スカートが嫌い、七五三の口紅はすぐ拭いたかった。私は男なのか

小さい頃、スカートがものすごく嫌だった。絶対に晒したくないショーツを、ちらっと捲れば最も簡単に見られてしまうスカートは履く気にもなれなかったし、履きたがる子の気が知れなかった。
スカートというより、ショーツを見られることに、そしてパンツを見ようとする男の性欲たっぷりの目線が死ぬほど嫌いだった。偏見だが今でも「おじさん」は自分にとってその象徴で、気持ち悪くて嫌いだ。

性的な目で見られること、特に男性から女性として見られるのは、結婚した今でも嫌悪感がある。女性から女性として見られることに対しては気持ち悪さはない。これに気づくまでに何年もかかった。
自分の性に対するこの違和感は何なのだろうか。自分は女性なのにそれが気持ち悪いと思うときがあったり、でも男性が恋愛対象と、わけが分からなかった。

母親は男勝りで、一人称も「俺」だった。兄弟も全員男で自分も男のように育ったからかなとも思った。
だけど、七五三で初めて化粧をし口紅を塗ったときは、すぐにでも拭いたかった。やっぱり私は男なのだろうか。

女な私を家族に見せたくない。母のために、父の代わりになった

自分の性がわからなくなったのは他にもある。父が転職し、家計が不安定で父と母の仲が悪かったとき、母は子どもを頼りだした。
家計のことを隠さず子どもたちに話し、私は可哀想な母に寄り添った。母を支えようと母の話し相手にもなったし、家事も手伝った。今思えば夫婦がすべきことを父に代わって私がやり、「お母さんを守らなければ」と身なりも精神も男性化していた。

なのに他の子と変わらず可愛いものは好きだったし、K-POPにハマってコスメショップに行くのも好きだった。女子大に入学してからは韓国へ友達と度々旅行し、可愛い服も着た。
それでも、やっぱり家に帰る手前で口紅だけは拭って帰宅していた。女な私を家族に見せたくなかった。

主人と付き合ったときもあまり変わらなかった。はじめこそおしゃれはしたが、その時だけ。1番厄介なのはセックスだった。自分から自分じゃないような、女な声が出るのは気持ちが悪かったし、一番自分を女だと知らしめられてる行為で好きになれなかった。
だからと言って胸を無くしたり、男性になる手術をしたいとまでは思わなかった。

● ● ● ● ●

- **練習問題**
[1] 本文では、母親の一人称は何だったと書かれているか。
[2] 本文のうち、「女な私を家族に見せたくない。母のために、父の代わりになった」を含む語句で始まり「だからと言って胸を無くしたり、男性になる手術をしたいとまでは思わなかった。」で終わる部分を、一字一句違えずに打ち直してください。

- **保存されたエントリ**
● ● ● ● ●

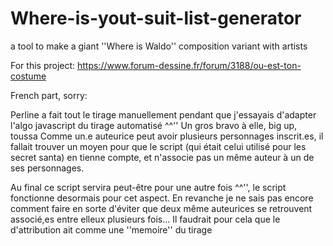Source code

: # Where-is-yout-suit-list-generator
a tool to make a giant ''Where is Waldo'' composition variant with artists

For this project:
https://www.forum-dessine.fr/forum/3188/ou-est-ton-costume

French part, sorry:

Perline a fait tout le tirage manuellement pendant que j'essayais d'adapter l'algo javascript du tirage automatisé ^^''
Un gros bravo à elle, big up, toussa
Comme un.e auteurice peut avoir plusieurs personnages inscrit.es, il fallait trouver un moyen pour que le script (qui était celui utilisé pour les secret santa) en tienne compte, et n'associe pas un même auteur à un de ses personnages.

Au final ce script servira peut-être pour une autre fois ^^'', le script fonctionne desormais pour cet aspect.
En revanche je ne sais pas encore comment faire en sorte d'éviter que deux même auteurices se retrouvent associé,es entre elleux plusieurs fois… Il faudrait pour cela que le d'attribution ait comme une ''memoire'' du tirage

● ● ● ● ●

- **各問の解答**
[1] 「俺」だった。

[2]
女な私を家族に見せたくない。母のために、父の代わりになった

自分の性がわからなくなったのは他にもある。父が転職し、家計が不安定で父と母の仲が悪かったとき、母は子どもを頼りだした。
家計のことを隠さず子どもたちに話し、私は可哀想な母に寄り添った。母を支えようと母の話し相手にもなったし、家事も手伝った。今思えば夫婦がすべきことを父に代わって私がやり、「お母さんを守らなければ」と身なりも精神も男性化していた。

なのに他の子と変わらず可愛いものは好きだったし、K-POPにハマってコスメショップに行くのも好きだった。女子大に入学してからは韓国へ友達と度々旅行し、可愛い服も着た。
それでも、やっぱり家に帰る手前で口紅だけは拭って帰宅していた。女な私を家族に見せたくなかった。

主人と付き合ったときもあまり変わらなかった。はじめこそおしゃれはしたが、その時だけ。1番厄介なのはセックスだった。自分から自分じゃないような、女な声が出るのは気持ちが悪かったし、一番自分を女だと知らしめられてる行為で好きになれなかった。
だからと言って胸を無くしたり、男性になる手術をしたいとまでは思わなかった。